## INSTRUCTIONS FOR THE TASK
Transcribe the listing underneath, keeping each word exact and omitting the images.

## SOURCE DATA
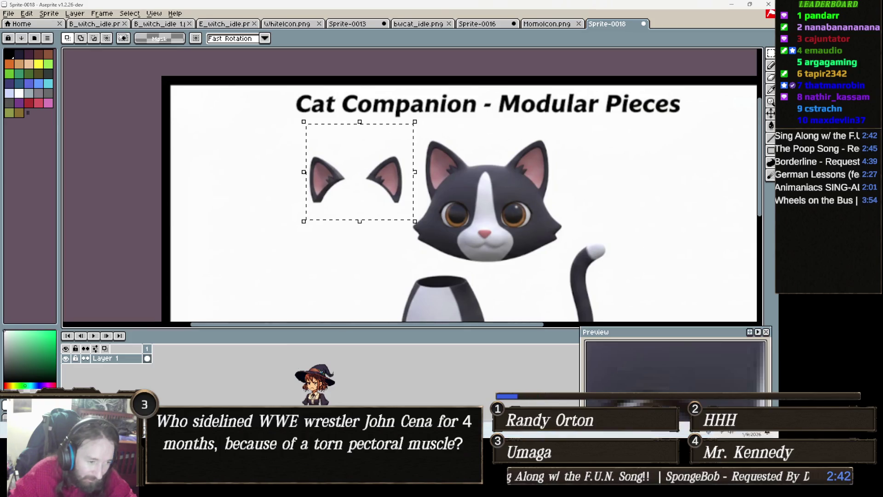
- Switch to the Gemini chat in the browser and look over the Cat Companion image
mouse_move(234, 429)
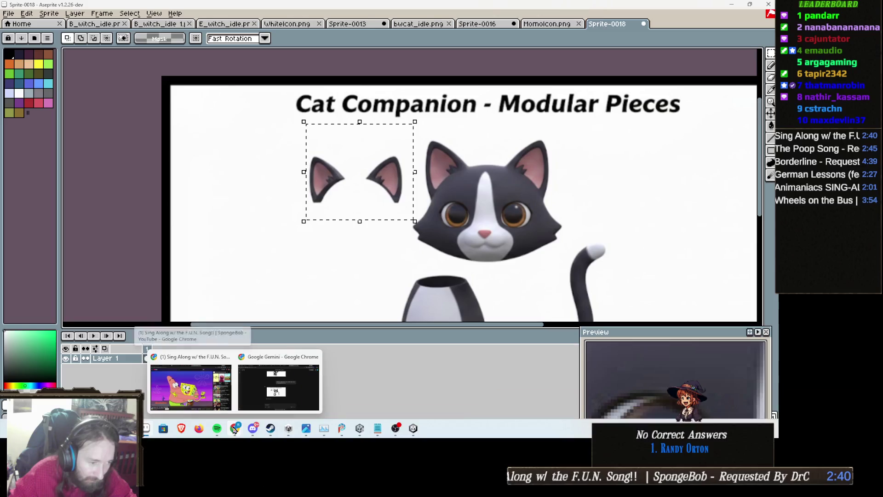
click(279, 387)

## ANSWER SPACE
- Switch to the Gemini chat in the browser and look over the Cat Companion image
mouse_move(234, 429)
click(279, 387)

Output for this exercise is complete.